To get confirmation of caching, open the Web Console: the asm.js success messages now include a “loaded from cache” / “stored in cache” / “not stored in cache” clause.
To see caching in action, try out the demos mentioned in the introduction with and without javascript.options.parallel_parsing
enabled in about:config
(true
enables caching). Using this to measure cached vs. uncached warm load time of the Epic Citadel demo shows a 2x improvement:
As before, times were measured with a simple stopwatch up to the first animation frame on a 16×2.4Ghz core Linux machine.
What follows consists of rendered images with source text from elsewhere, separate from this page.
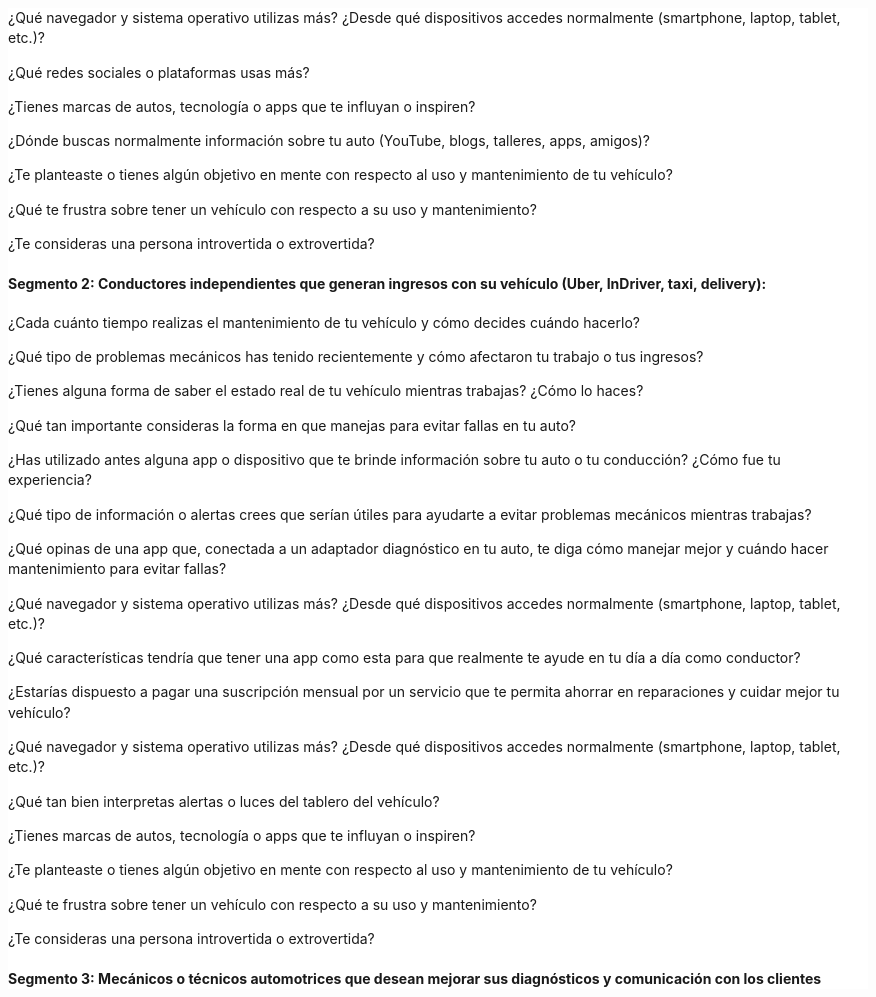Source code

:¿Qué navegador y sistema operativo utilizas más? ¿Desde qué dispositivos accedes normalmente (smartphone, laptop, tablet, etc.)?

¿Qué redes sociales o plataformas usas más?

¿Tienes marcas de autos, tecnología o apps que te influyan o inspiren?

¿Dónde buscas normalmente información sobre tu auto (YouTube, blogs, talleres, apps, amigos)?

¿Te planteaste o tienes algún objetivo en mente con respecto al uso y mantenimiento de tu vehículo?

¿Qué te frustra sobre tener un vehículo con respecto a su uso y mantenimiento?

¿Te consideras una persona introvertida o extrovertida?


#### Segmento 2: Conductores independientes que generan ingresos con su vehículo (Uber, InDriver, taxi, delivery):

¿Cada cuánto tiempo realizas el mantenimiento de tu vehículo y cómo decides cuándo hacerlo?

¿Qué tipo de problemas mecánicos has tenido recientemente y cómo afectaron tu trabajo o tus ingresos?

¿Tienes alguna forma de saber el estado real de tu vehículo mientras trabajas? ¿Cómo lo haces?

¿Qué tan importante consideras la forma en que manejas para evitar fallas en tu auto?

¿Has utilizado antes alguna app o dispositivo que te brinde información sobre tu auto o tu conducción? ¿Cómo fue tu experiencia?

¿Qué tipo de información o alertas crees que serían útiles para ayudarte a evitar problemas mecánicos mientras trabajas?

¿Qué opinas de una app que, conectada a un adaptador diagnóstico en tu auto, te diga cómo manejar mejor y cuándo hacer mantenimiento para evitar fallas?

¿Qué navegador y sistema operativo utilizas más? ¿Desde qué dispositivos accedes normalmente (smartphone, laptop, tablet, etc.)?

¿Qué características tendría que tener una app como esta para que realmente te ayude en tu día a día como conductor?

¿Estarías dispuesto a pagar una suscripción mensual por un servicio que te permita ahorrar en reparaciones y cuidar mejor tu vehículo?

¿Qué navegador y sistema operativo utilizas más? ¿Desde qué dispositivos accedes normalmente (smartphone, laptop, tablet, etc.)?

¿Qué tan bien interpretas alertas o luces del tablero del vehículo?

¿Tienes marcas de autos, tecnología o apps que te influyan o inspiren?

¿Te planteaste o tienes algún objetivo en mente con respecto al uso y mantenimiento de tu vehículo?

¿Qué te frustra sobre tener un vehículo con respecto a su uso y mantenimiento?

¿Te consideras una persona introvertida o extrovertida?


#### Segmento 3: Mecánicos o técnicos automotrices que desean mejorar sus diagnósticos y comunicación con los clientes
Note: to clear out the asm.js cache for a given origin, click the Site Identity Button → More Information → Permissions → (scroll down) → Clear Storage. (I hear better quota management UI is coming.)
Conclusions
OdinMonkey started as an experiment in achieving predictable, high performance through AOT compilation. With the rapid pace of innovation in JS JIT compilation techniques, it’s definitely too early to draw any final conclusions. However, almost a year after the initial release, OdinMonkey is still showing marked leads in predictability, throughput and load time.
In recent news, it’s interesting to see that Google just shipped ART, an AOT compiler for Java on Android (the current Java VM on Android, Dalvik, is a JIT compiler). OdinMonkey and ART aren’t really comparable for several reasons, but some of the arguments made in the article about startup time definitely sound familiar ☺.
On a final note, I’d like to emphasize that the majority of Mozilla’s JavaScript performance engineers are still focused on improving general JavaScript performance 1,2,3,4,5,6,7,8,9. Moreover, I think the future we’re moving toward has web apps composed of both compiled modules and high-level handwritten code. PlayCanvas provides us an early example of this, embedding ammo.js (an Emscripten port of the Bullet physics engine) into an existing hand-written game engine. I hope to see this trend continue with more reusable compiled components in more application domains and with tighter integration between compiled and handwritten JS (e.g. LLJS, embind).